Un autre moyen d’augmenter l’acidité est à travers l’action des bactéries aérobiques. Celles-ci sont naturellement présentes dans le lisier à température ambiante. Au cours de leur vie, elles digèrent le lisier et réduisent la quantité de solides. Un effet secondaire de cette action biologique est une augmentation progressive du taux d’acidité. Au fur et à mesure que le lisier devient plus acide, l’action de l’enzyme uréase est entravée et la décomposition de l’azote ammoniacal est ralentie.
Le seul inconvénient des bactéries aérobiques est leur besoin en oxygène pour se multiplier, alors que le lisier est un environnement reconnu pour son manque d’oxygène. Le seul moyen de stimuler l’action biologique des bactéries aérobiques est de réduire leur quantité de travail et oxygéner le lisier. Pour réduire leur charge de travail et la demande d’oxygène, un séparateur peut être utilisé pour enlever la fraction solide du lisier. Combiné avec un système d’aération, les bactéries auront suffisamment d’oxygène pour digérer le lisier séparé.

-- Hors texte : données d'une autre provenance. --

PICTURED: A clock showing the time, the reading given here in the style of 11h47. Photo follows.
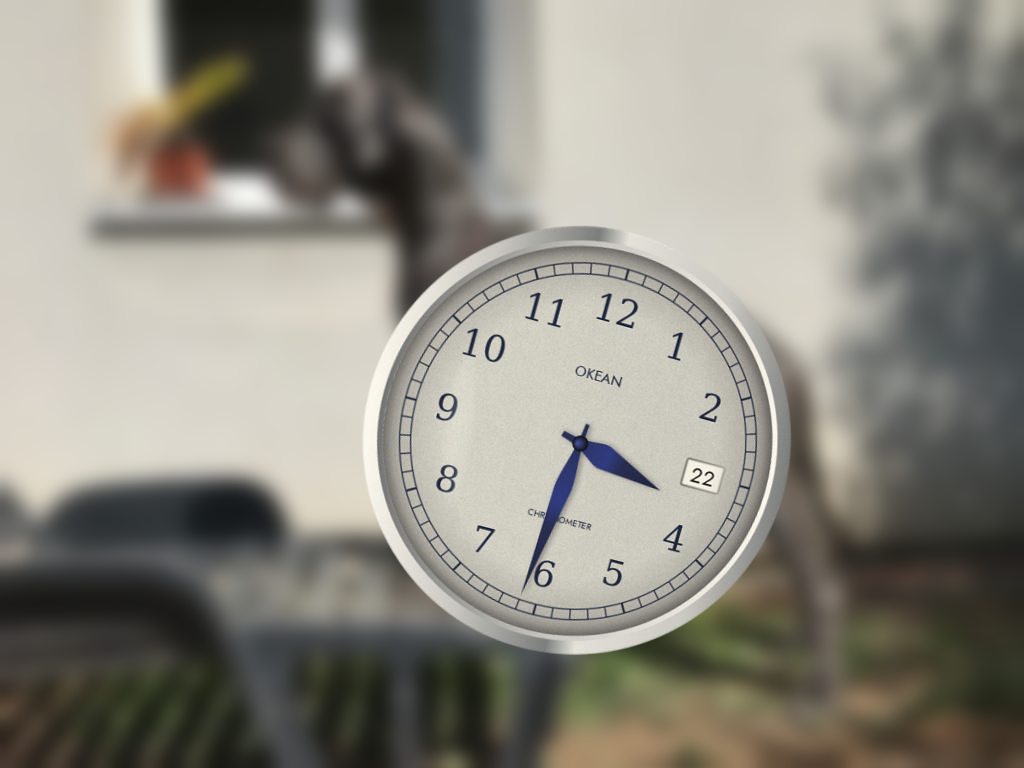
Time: 3h31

Les systèmes d’aération utilisent des compresseurs à basse pression et à haut débit pour pomper de l’air de manière séquentielle à travers des diffuseurs spécialement conçus et installés à des intervalles réguliers au fond des cuves (voir Figure 1). Chaque diffuseur est relié par son propre tuyau à un bloc de vannes hors du lisier et un anneau permet sa mise en place à l’aide d’une corde ou d’un crochet. Si les diffuseurs doivent être enlevés, ils peuvent être sortis à la main sans vider la cuve.

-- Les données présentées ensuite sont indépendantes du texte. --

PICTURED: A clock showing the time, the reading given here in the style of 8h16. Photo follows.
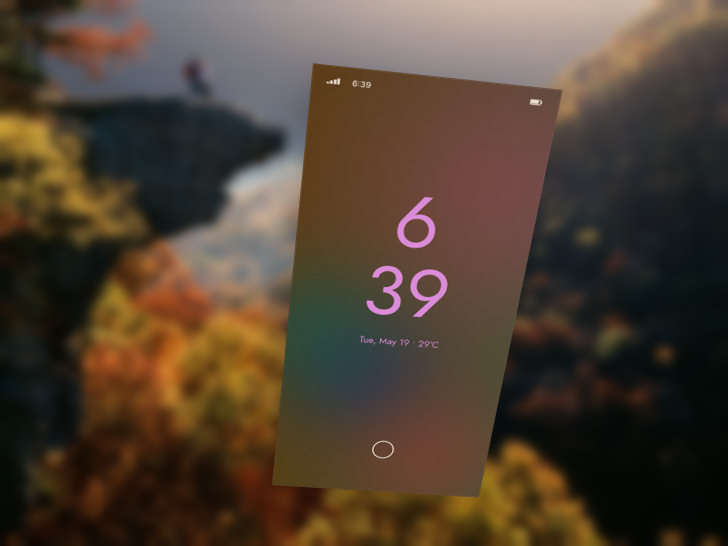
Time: 6h39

L’air pompé à travers ces diffuseurs sort sous forme de petites bulles qui remontent à la surface lentement. Les systèmes d’aération traditionnels créent de grandes bulles qui remontent rapidement et éclatent au contact de la surface. Les petites bulles utilisent la tension superficielle pour flotter sous la surface et retarder leurs éclatements. Elles ont aussi une surface de contact plus importante avec le lisier et, combiné à leur durée de vie plus longue, augmente le taux d’oxygénation.
Un effet secondaire utile des bulles est de brasser le lisier et d’empêcher la formation d’une croûte. En plus d’augmenter la surface en contact avec l’oxygène, le lisier reste homogène et toujours disponible pour l’épandage.
Le lisier est souvent considéré comme un inconvénient pour les exploitations, mais une bonne gestion peut transformer un problème en une ressource précieuse. Avec la volatilité récente du prix des engrais et la focalisation croissante sur l’agriculture comme source de pollution, la gestion intelligente du lisier est désormais difficile à éviter.
Julian Lopez est responsable de l'exportation de Storth Ltd.